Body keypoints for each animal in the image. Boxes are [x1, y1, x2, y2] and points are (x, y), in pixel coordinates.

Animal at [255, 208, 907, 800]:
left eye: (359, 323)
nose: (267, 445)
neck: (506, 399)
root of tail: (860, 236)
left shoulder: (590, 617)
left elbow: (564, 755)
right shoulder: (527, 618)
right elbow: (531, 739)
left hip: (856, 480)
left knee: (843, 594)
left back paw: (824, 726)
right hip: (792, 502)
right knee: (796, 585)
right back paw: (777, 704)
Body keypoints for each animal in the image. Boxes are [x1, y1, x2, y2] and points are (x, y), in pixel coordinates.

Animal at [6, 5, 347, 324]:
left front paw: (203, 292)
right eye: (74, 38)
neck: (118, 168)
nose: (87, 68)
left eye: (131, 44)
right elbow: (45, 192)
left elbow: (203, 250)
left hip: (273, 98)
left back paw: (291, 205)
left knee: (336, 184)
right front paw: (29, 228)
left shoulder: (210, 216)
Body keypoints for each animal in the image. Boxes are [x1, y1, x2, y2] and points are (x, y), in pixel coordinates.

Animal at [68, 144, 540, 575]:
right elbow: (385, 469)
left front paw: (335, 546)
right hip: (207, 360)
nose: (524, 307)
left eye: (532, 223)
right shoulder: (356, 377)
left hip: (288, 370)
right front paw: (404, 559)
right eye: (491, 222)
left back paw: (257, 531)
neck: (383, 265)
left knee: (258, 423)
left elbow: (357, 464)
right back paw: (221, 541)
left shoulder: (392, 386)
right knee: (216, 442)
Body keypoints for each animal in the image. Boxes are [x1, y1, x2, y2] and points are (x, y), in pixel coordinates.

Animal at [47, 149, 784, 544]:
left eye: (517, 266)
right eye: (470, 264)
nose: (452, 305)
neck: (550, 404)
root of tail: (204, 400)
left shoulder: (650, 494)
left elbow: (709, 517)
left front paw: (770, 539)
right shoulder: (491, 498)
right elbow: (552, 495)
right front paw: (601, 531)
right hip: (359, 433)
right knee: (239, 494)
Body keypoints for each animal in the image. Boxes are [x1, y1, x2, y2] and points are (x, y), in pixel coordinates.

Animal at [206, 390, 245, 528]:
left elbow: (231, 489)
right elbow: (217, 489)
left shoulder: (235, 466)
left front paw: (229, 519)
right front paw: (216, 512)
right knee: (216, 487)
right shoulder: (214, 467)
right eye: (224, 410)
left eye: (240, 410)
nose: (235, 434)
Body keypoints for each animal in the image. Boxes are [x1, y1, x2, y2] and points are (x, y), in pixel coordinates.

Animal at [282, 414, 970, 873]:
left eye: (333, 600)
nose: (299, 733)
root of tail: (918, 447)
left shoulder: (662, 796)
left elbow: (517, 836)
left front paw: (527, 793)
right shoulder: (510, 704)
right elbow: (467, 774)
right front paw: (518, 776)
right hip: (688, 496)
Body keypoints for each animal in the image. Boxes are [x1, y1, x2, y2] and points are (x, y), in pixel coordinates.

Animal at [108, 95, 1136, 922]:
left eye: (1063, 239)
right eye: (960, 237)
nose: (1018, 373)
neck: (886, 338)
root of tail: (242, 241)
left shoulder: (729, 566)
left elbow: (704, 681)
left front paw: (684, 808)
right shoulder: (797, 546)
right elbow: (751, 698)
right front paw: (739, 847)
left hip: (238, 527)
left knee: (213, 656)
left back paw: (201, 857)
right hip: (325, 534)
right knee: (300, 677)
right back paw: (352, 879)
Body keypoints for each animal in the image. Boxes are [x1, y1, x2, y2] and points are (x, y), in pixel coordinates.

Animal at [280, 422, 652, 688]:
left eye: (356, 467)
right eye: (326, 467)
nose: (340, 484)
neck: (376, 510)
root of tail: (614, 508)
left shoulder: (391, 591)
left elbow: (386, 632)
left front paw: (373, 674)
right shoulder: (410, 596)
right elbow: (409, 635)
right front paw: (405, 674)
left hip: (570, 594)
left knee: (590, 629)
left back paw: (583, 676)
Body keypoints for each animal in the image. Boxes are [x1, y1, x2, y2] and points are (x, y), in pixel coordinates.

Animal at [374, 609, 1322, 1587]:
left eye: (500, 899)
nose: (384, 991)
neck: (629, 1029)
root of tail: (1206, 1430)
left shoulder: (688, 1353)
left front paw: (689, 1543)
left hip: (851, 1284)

> **TASK DESCRIPTION**: Every line of the listing that holds "nose" should be found and copied.

> **WRITTEN SOLUTION**:
nose: (267, 445)
nose: (87, 68)
nose: (524, 307)
nose: (452, 305)
nose: (235, 434)
nose: (299, 733)
nose: (1018, 373)
nose: (340, 484)
nose: (384, 991)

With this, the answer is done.